Research in the Shymkent region
The detachment of the Chimkent Pedagogical Institute continued a comprehensive study of the monuments of agricultural and pastoral culture of the 1st-6th centuries BC in "Ary's river basin, southern slopes of Karatau and Karzhantau". The settlement-fortress of Altyntobe (Bugun district, near Altyntobe) and the burial ground of the same name (0.8 km west of the settlement) were studied.

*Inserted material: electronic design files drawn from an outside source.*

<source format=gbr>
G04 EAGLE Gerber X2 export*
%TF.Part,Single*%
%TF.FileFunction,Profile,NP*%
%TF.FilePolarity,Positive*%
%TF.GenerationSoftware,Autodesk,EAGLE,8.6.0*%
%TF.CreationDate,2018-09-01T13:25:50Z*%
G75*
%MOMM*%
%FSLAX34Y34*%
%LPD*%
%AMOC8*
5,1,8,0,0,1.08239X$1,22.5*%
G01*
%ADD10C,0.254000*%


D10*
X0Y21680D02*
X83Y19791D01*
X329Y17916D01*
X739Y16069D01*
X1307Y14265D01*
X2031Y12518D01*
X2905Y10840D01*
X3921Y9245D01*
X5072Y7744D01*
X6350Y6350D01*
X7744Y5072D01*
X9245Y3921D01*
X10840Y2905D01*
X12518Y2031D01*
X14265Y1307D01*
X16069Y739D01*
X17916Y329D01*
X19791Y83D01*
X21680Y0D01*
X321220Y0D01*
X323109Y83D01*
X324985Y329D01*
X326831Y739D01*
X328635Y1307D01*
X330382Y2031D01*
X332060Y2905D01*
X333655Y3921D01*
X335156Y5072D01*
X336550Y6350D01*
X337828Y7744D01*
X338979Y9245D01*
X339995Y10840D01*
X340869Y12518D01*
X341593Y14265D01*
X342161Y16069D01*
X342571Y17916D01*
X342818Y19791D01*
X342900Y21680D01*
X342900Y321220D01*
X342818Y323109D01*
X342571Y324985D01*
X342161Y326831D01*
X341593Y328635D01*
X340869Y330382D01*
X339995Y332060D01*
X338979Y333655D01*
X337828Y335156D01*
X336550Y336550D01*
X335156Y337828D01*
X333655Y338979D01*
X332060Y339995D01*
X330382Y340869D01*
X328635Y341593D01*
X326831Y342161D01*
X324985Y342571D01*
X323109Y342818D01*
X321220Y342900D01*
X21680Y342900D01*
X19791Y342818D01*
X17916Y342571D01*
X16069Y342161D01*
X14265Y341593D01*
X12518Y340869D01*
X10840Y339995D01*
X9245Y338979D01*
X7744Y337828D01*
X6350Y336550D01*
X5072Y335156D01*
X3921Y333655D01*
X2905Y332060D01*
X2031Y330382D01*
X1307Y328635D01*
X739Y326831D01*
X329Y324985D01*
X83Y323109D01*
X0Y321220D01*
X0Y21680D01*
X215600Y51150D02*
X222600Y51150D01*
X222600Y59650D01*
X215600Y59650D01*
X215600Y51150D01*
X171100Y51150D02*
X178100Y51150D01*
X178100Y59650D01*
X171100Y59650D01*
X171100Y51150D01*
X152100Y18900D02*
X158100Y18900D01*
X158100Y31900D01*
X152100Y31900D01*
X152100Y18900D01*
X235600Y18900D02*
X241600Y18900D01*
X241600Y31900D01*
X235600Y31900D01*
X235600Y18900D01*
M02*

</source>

Altyntobe is an oval-shaped hill 150x90 m in size at the base, 85x35 m in the upper part, 16 m high, elongated with slight deviations along the north-south axis, and surrounded from the south, west, and north by ditches 15-20 m wide, which cut through the western slope of the settlement to the mainland base, the stratigraphy of the site and its typology (a single-layer settlement-fortress on stylobate) were finally revealed. The design features of the stylobate, which is a monolithic platform 12.5-13 m thick, made of rectangular raw bricks 46-48x26-28x8-12 cm in size and pakhsa, combined in horizontal masonry, are determined. The base-stylobate rests on the alluvial promontory ledge of the right floodplain terrace of the ancient river Ak-Bulak. The material of the pit (fragments of household vessels such as khum, khumcha, water-bearing jug) is similar to the material of the upper building horizon of the main excavation and dates back to the 4th-6th centuries BC.

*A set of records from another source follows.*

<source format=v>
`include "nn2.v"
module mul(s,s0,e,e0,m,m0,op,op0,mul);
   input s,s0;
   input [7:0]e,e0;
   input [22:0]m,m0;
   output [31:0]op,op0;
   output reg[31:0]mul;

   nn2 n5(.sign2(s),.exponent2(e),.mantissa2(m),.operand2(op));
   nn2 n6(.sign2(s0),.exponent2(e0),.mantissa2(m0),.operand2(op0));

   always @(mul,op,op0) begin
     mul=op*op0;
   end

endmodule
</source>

At the burial ground Altyntobe, located on the left terrace above the floodplain of the Ak-Bulak river and including more than 300 mounds, work was carried out on barrows 4; a, 9, and 13. A burial robbed in antiquity in a soil pit measuring 2.2x1.5 m at a depth of 4.1 m from the surface was discovered in mound 13 (a disturbing skeleton without grave goods, oriented to the east). The peculiarities of the burial rite and inventory of some mounds of the burial ground allow us to interpret the latter as a necropolis of the nearby settlement of Altyn-tobe.